Другие мечты были гораздо более тревожащими, и он опасался, что вскоре должен будет попросить Андерсона о медицинской помощи. Несмотря на все усилия по созданию у него чувства дома, странности и очевидные сложности этого нового мира начинали довлеть над ним. Во время сна, словно в бессознательном стремлении убежать, он часто возвращался к своей прежней жизни: но когда он просыпался, все становилось только хуже.
Он путешествовал в Американскую Башню и смотрел вниз, на реальную, а не смоделлированную жизнь, на пейзажи его молодости — и это не было хорошо.

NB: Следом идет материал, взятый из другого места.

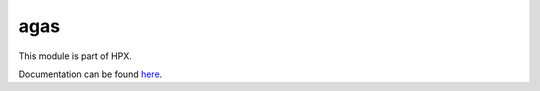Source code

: 
..
    Copyright (c) 2020 The STE||AR-Group

    SPDX-License-Identifier: BSL-1.0
    Distributed under the Boost Software License, Version 1.0. (See accompanying
    file LICENSE_1_0.txt or copy at http://www.boost.org/LICENSE_1_0.txt)

====
agas
====

This module is part of HPX.

Documentation can be found `here
<https://hpx-docs.stellar-group.org/latest/html/modules/agas/docs/index.html>`__.
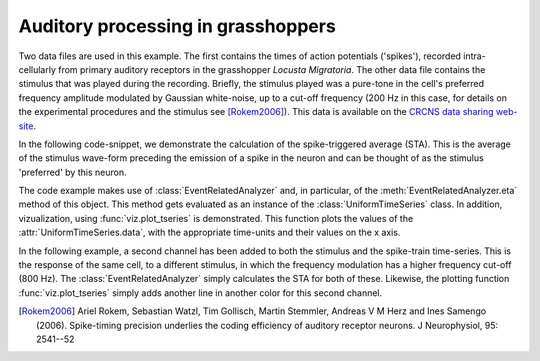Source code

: =====================================
 Auditory processing in grasshoppers
=====================================

Two data files are used in this example. The first contains the times of action
potentials ('spikes'), recorded intra-cellularly from primary auditory
receptors in the grasshopper *Locusta Migratoria*. The other data file contains
the stimulus that was played during the recording. Briefly, the stimulus played
was a pure-tone in the cell's preferred frequency amplitude modulated by
Gaussian white-noise, up to a cut-off frequency (200 Hz in this case, for
details on the experimental procedures and the stimulus see [Rokem2006]_). This
data is available on the `CRCNS data sharing web-site <http://crcns.org/>`_.

In the following code-snippet, we demonstrate the calculation of the
spike-triggered average (STA). This is the average of the stimulus wave-form
preceding the emission of a spike in the neuron and can be thought of as the
stimulus 'preferred' by this neuron.

.. plot:: examples/grasshopper1.py
   :include-source:

The code example makes use of :class:`EventRelatedAnalyzer` and, in particular,
of the :meth:`EventRelatedAnalyzer.eta` method of this object. This method gets
evaluated as an instance of the :class:`UniformTimeSeries` class. In addition,
vizualization, using :func:`viz.plot_tseries` is demonstrated. This function
plots the values of the :attr:`UniformTimeSeries.data`, with the appropriate
time-units and their values on the x axis. 

In the following example, a second channel has been added to both the stimulus
and the spike-train time-series. This is the response of the same cell, to a
different stimulus, in which the frequency modulation has a higher frequency
cut-off (800 Hz). The :class:`EventRelatedAnalyzer` simply calculates the STA
for both of these. Likewise, the plotting function :func:`viz.plot_tseries`
simply adds another line in another color for this second channel. 

.. plot:: examples/grasshopper2.py
   :include-source:

   
.. [Rokem2006] Ariel Rokem, Sebastian Watzl, Tim Gollisch, Martin Stemmler,
   Andreas V M Herz and Ines Samengo (2006). Spike-timing precision underlies the
   coding efficiency of auditory receptor neurons. J Neurophysiol, 95: 2541--52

С помощью оптики, когда атмосфера была прозрачна, он оказывался настолько близко, что мог разглядеть отдельных людей, как они идут по своим делам, иногда по улицам, которые он помнил…
И всегда в глубине его мыслей было знание, что там внизу жили все, кого он когда-либо любил: мать, отец (до того, как он ушел к другой женщине), дорогие дядя Джордж и тетя Лил, брат Мартин — и, что не менее важно, череда собак, начиная с теплых щенков его самого раннего детства и завершая Рикки.
Но надо всем доминировала память и тайна — Элен…
Это началось как что-то легкомысленное в самом начале его тренировок на астронавта, но стало более серьезным по прошествии лет. Перед самым отлетом к Юпитеру они планировали оформить свои отношения, когда он возвратится.
И если он не хотел, то Элен желала иметь от него ребенка. Он все еще помнил смесь серьезности и веселья, с которой они проделали все необходимые мероприятия…
Теперь, тысячу лет спустя, несмотря на все усилия, он был не в состоянии выяснить, сдержала ли Элен свое обещание. Так же, как и в его собственной памяти, имелись провалы и в коллективной памяти Человечества. Самая глубокая брешь была создана разрушительным электромагнитным импульсом вследствие падения астероида в 2304 году, который стер несколько процентов в мировых банках информации, несмотря на все резервное копирование и системы безопасности. Пула не очень утешала мысль, что среди всех безвозвратно утерянных эксабайт (1024 петабайт = 2**60 байт) могли быть записи о его собственных детях: даже теперь его потомки в тридцатом поколении могли бы ходить по Земле, но он никогда не узнал бы об этом.